Often times as we wind out of our neighborhood, we come across neighbors walking to and from town. We also regularly see children and they great us with, “Haw are you?” It is always entertaining to see the young children! They are so excited to see mzungu in their neighborhood, even though we have lived here for almost 10 months!

As we leave our neighborhood and approach the field we walk through, we pass a secondary school. This is equivalent to high school in the United States. Usually in the morning the children are in class and in the afternoons they are out of school. This can make for a crowed walk home if we are near the school when classes are dismissed! Below is a photo of the school building.

As we pass the school (also pictured in the next photo), we turn to walk parallel to a large field. The field is actually owned by Moshi Municipal Airport, but planes land so infrequently that the locals have turned the property into a farm filled with walking paths! On clear days, Mt. Kilimanjaro is in view and towers over this part of our walk. It is always a breathtaking site to see the amazing beautiful mountain when it peaks from behind the clouds. Below is a photo of the school and the field side by side. The second photo is of a woman farming in the field as we pass.

Our dirt path through the field leads directly from the school to a paved road. We share the dirt path with motorcycles, women transporting goods on their heads, and men pushing goods in carts. Some days can be quite busy on the path and we must dodge children, motorcycles, and people transporting goods. Other days, the path is very clear and we do not encounter anyone as we walk through the field. The field is open and does not have any trees. As the weather gets warmer, we are finding that this is by far the hottest part of our walk! Below are three pictures of the dirt path through the field.

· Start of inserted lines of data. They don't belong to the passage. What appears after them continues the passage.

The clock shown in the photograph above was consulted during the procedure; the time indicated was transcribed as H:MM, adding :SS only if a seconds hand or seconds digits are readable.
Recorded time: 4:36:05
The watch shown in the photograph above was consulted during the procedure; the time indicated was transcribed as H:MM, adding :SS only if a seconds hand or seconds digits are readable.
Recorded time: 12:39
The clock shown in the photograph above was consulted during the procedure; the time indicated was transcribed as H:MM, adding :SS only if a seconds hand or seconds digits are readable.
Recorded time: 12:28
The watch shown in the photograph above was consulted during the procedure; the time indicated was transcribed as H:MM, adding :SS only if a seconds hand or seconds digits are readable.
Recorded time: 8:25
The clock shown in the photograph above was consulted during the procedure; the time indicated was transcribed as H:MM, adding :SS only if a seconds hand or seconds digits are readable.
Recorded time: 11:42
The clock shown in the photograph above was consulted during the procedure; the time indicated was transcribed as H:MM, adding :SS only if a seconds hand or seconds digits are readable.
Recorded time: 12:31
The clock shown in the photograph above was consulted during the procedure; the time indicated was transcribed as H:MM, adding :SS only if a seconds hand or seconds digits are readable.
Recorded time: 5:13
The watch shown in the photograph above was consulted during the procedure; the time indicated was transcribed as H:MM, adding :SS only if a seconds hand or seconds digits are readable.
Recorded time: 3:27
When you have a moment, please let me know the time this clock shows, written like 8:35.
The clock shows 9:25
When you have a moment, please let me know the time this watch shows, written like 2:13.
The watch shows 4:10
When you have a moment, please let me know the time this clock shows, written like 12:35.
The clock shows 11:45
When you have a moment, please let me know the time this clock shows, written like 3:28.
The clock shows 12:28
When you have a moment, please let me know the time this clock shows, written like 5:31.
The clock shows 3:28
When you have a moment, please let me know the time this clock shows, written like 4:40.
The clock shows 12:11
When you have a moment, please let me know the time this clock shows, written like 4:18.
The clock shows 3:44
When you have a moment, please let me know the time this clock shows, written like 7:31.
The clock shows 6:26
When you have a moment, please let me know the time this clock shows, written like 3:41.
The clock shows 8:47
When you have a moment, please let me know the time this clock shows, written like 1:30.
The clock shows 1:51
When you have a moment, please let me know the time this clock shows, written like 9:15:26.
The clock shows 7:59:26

As we leave the dirt roads and approach the pavement, we still walk by residential housing. Children are still around at all hours of the day. They always call out to us as we pass, “Mzungu! Haw are you?” Below is a picture of one of the children we often meet on our walk.

There are also many chickens that join us on our walk. Most families who have a courtyard raise chickens. During the day, they let the chickens out to eat and the chickens return home in the evenings. We wrote about this in a blog at the beginning of our trip (“Who’s Chicken is That?” blog from “Through Our Eyes” 6/21/11).

On clear days, Mt. Kilimanjaro is still in full view during this part of the walk. Below is a picture of Mt. Kilimanjaro behind a medical dispensary that we walk past on the way to work.